David Chang’s newest spot in Chelsea, Momofuku Nishi, draws inspiration from Italian and Korean dishes and offers one of the best new (seriously OMG) pasta dishes in New York—the ceci e pepe, which forgoes cheese for a tasty chickpea hozon. Other highlights include tofu with smoked trout roe, rye bonji, and Spicy Lamb Sichuan with lumache and mint.
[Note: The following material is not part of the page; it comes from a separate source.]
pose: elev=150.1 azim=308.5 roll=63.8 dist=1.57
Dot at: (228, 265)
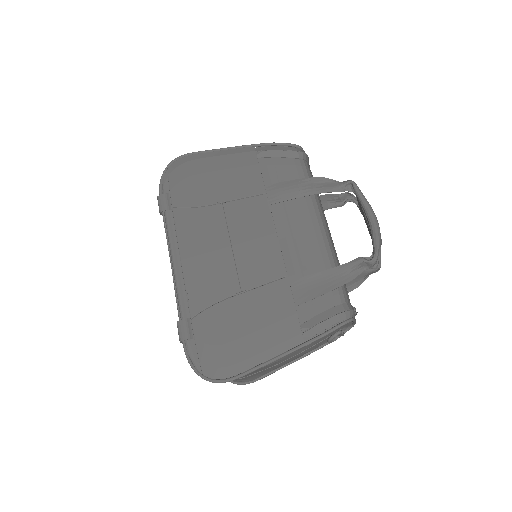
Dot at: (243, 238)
Italian-Inspired Soho Chic

The team behind the stylish and sexy Estela have done it again with Cafe Altro Paradiso, their new Italian restaurant with a focus on pasta. The space, with its high ceilings and epic windows is larger than the 55-seat Estella, so you’re more likely to get a spot. The lasagnette is well worth the wait, as is the carpaccio and seared octopus, and meatier mains like chicken Milanese and ribeye. Book now, as you’re sure to rub shoulders with some festival heavyweights.

Best Intimate Wine Bar   

Whether you’re looking for a before or after film screening meeting spot, La Soffita, with its cozy leather banquets, rustic walls lined with hundreds of bottles of Italian vino and expert mixologists on hand if you’re looking for more than expertly chosen wine, this is a hidden gem amidst the chaos of Wall Street. For more substantial Tuscan fare Felice Restaurante is the ideal accompaniment for a pre-party dinner or late night snack.

Your Best-Bet Burger

The East Village institution Hearth East Village (12 years and counting) has undergone a recent transformation—gone are the earthy tones replaced by crisp white tiles and marble. The menu too has been reborn with many delicious healthy veggie options. This said, the standout item is the newly conceived Variety Burger, which speaks to the blend of brisket, chuck, heart, and liver—with caramelized onions and fontina, and served bunless (because it doesn’t need one).